An illustration of Carathéodory's theorem for a square in R2

In convex geometry Carathéodory's theorem states that if a point x of Rd lies in the convex hull of a set P, there is a subset P′ of P consisting of d + 1 or fewer points such that x lies in the convex hull of P′. Equivalently, x lies in an r-simplex with vertices in P, where $r \leq d$. The result is named for Constantin Carathéodory, who proved the theorem in 1911 for the case when P is compact. In 1914 Ernst Steinitz expanded Carathéodory's theorem for any sets P in Rd.

For example, consider a set P = {(0,0), (0,1), (1,0), (1,1)} which is a subset of R2. The convex hull of this set is a square. Consider now a point x = (1/4, 1/4), which is in the convex hull of P. We can then construct a set {(0,0),(0,1),(1,0)} = P′, the convex hull of which is a triangle and encloses x, and thus the theorem works for this instance, since |P′| = 3. It may help to visualise Carathéodory's theorem in 2 dimensions, as saying that we can construct a triangle consisting of points from P that encloses any point in P.

Proof

Let x be a point in the convex hull of P. Then, x is a convex combination of a finite number of points in P :

$\mathbf{x}=\sum_{j=1}^k \lambda_j \mathbf{x}_j$

where every xj is in P, every λj is positive, and $\sum_{j=1}^k\lambda_j=1$.

Suppose k > d + 1 (otherwise, there is nothing to prove).
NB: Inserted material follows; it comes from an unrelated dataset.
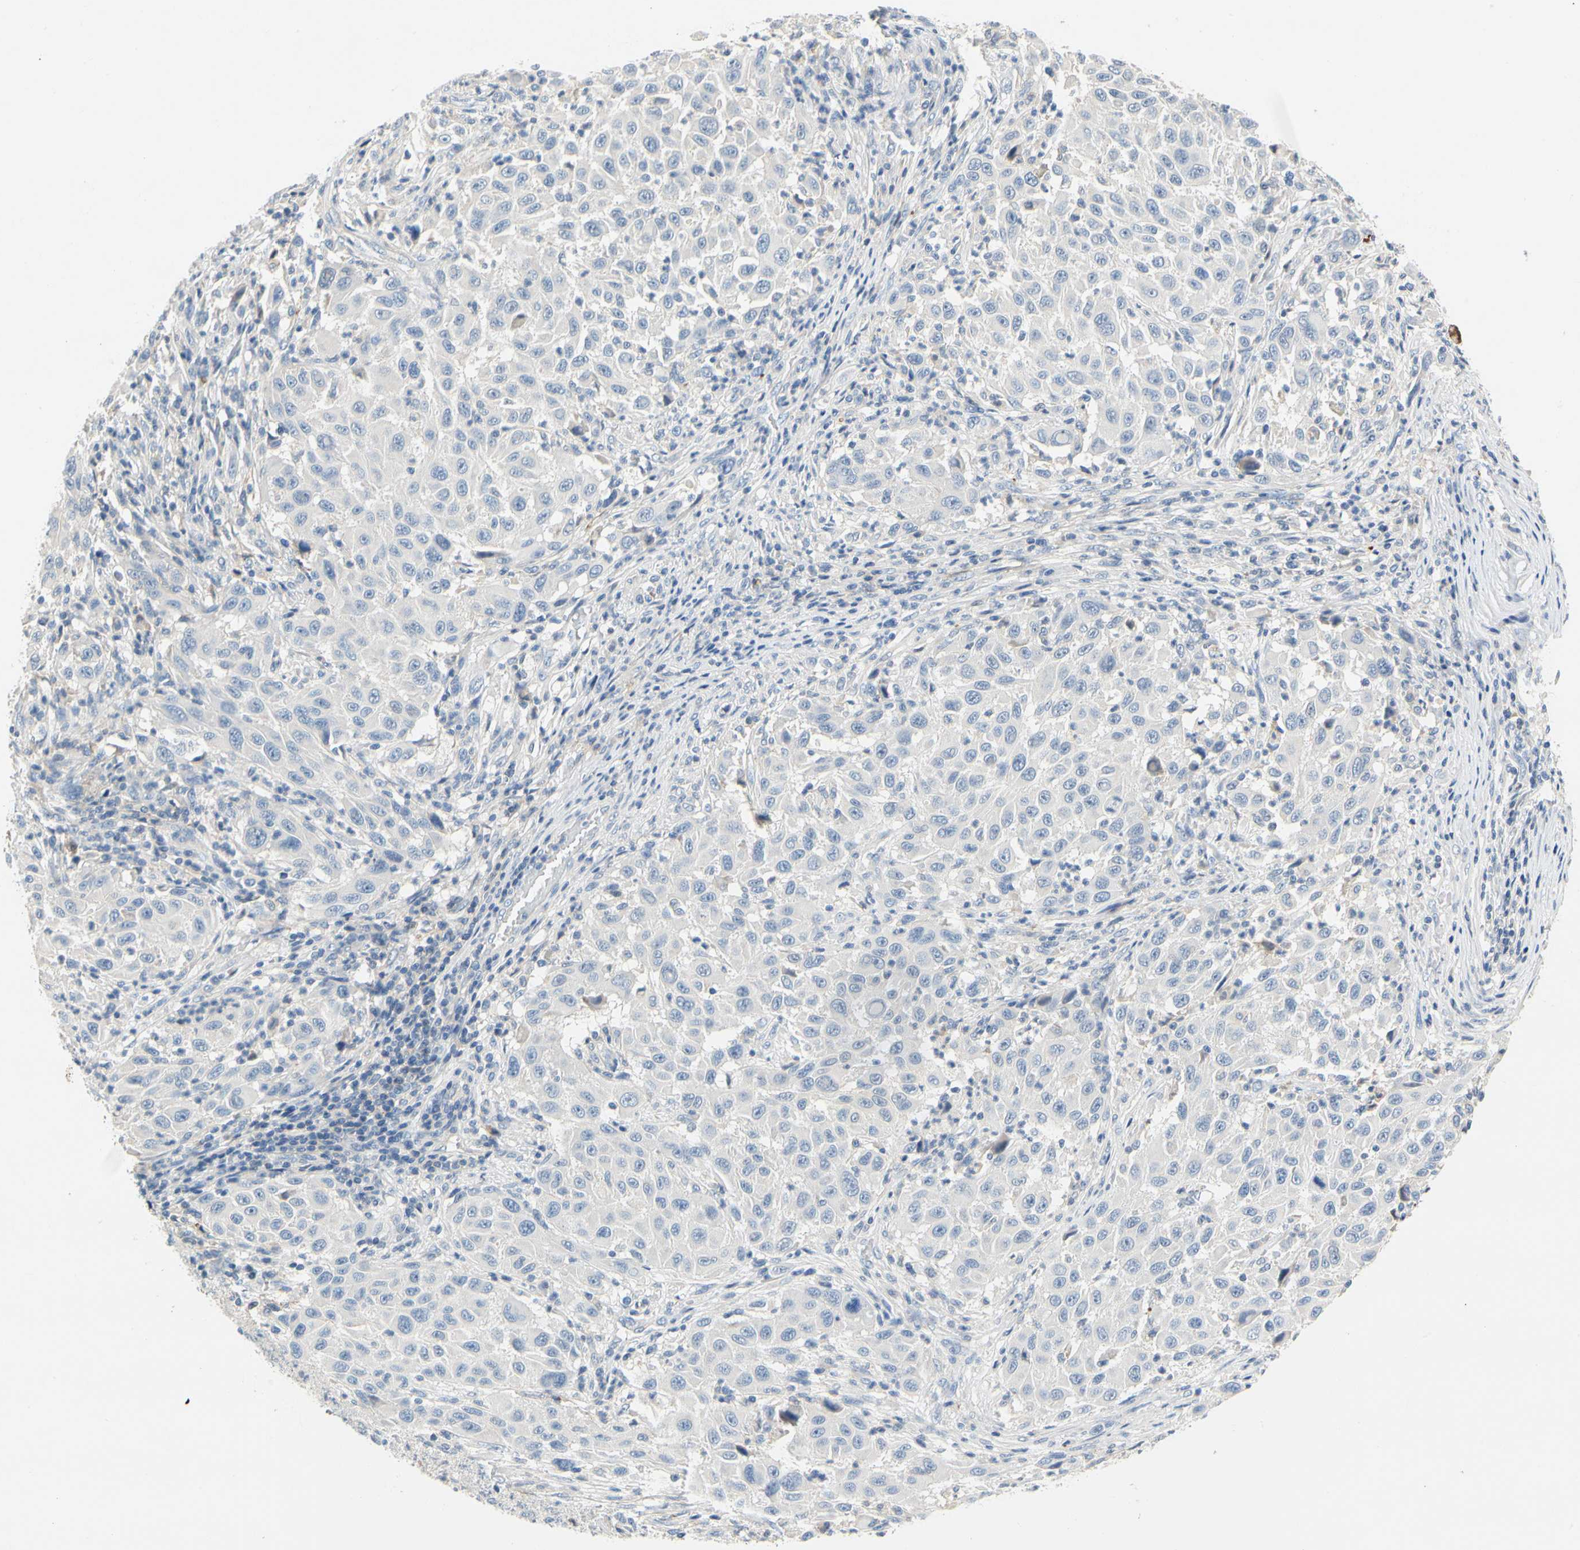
{"staining": {"intensity": "negative", "quantity": "none", "location": "none"}, "tissue": "melanoma", "cell_type": "Tumor cells", "image_type": "cancer", "snomed": [{"axis": "morphology", "description": "Malignant melanoma, Metastatic site"}, {"axis": "topography", "description": "Lymph node"}], "caption": "This is an immunohistochemistry photomicrograph of human malignant melanoma (metastatic site). There is no expression in tumor cells.", "gene": "CCM2L", "patient": {"sex": "male", "age": 61}}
Then, the points x2 − x1, ..., xk − x1 are linearly dependent,

so there are real scalars μ2, ..., μk, not all zero, such that

$\sum_{j=2}^k \mu_j (\mathbf{x}_j-\mathbf{x}_1)=\mathbf{0}.$

If μ1 is defined as

$\mu_1:=-\sum_{j=2}^k \mu_j$

then

$\sum_{j=1}^k \mu_j \mathbf{x}_j=\mathbf{0}$
$\sum_{j=1}^k \mu_j=0$

and not all of the μj are equal to zero. Therefore, at least one μj > 0. Then,

$\mathbf{x} = \sum_{j=1}^k \lambda_j \mathbf{x}_j-\alpha\sum_{j=1}^k \mu_j \mathbf{x}_j = \sum_{j=1}^k (\lambda_j-\alpha\mu_j) \mathbf{x}_j$

for any real α. In particular, the equality will hold if α is defined as

$\alpha:=\min_{1\leq j \leq k} \left\{ \tfrac{\lambda_j}{\mu_j}:\mu_j>0\right\}=\tfrac{\lambda_i}{\mu_i}.$

Note that α>0, and for every j between 1 and k,

$\lambda_j-\alpha\mu_j \geq 0.$

In particular, λi − αμi = 0 by definition of α. Therefore,

$\mathbf{x} = \sum_{j=1}^k (\lambda_j-\alpha\mu_j) \mathbf{x}_j$

where every $\lambda_j - \alpha \mu_j$ is nonnegative, their sum is one , and furthermore, $\lambda_i-\alpha\mu_i=0$. In other words, x is represented as a convex combination of at most k-1 points of P. This process can be repeated until x is represented as a convex combination of at most d + 1 points in P.

An alternative proof uses Helly's theorem.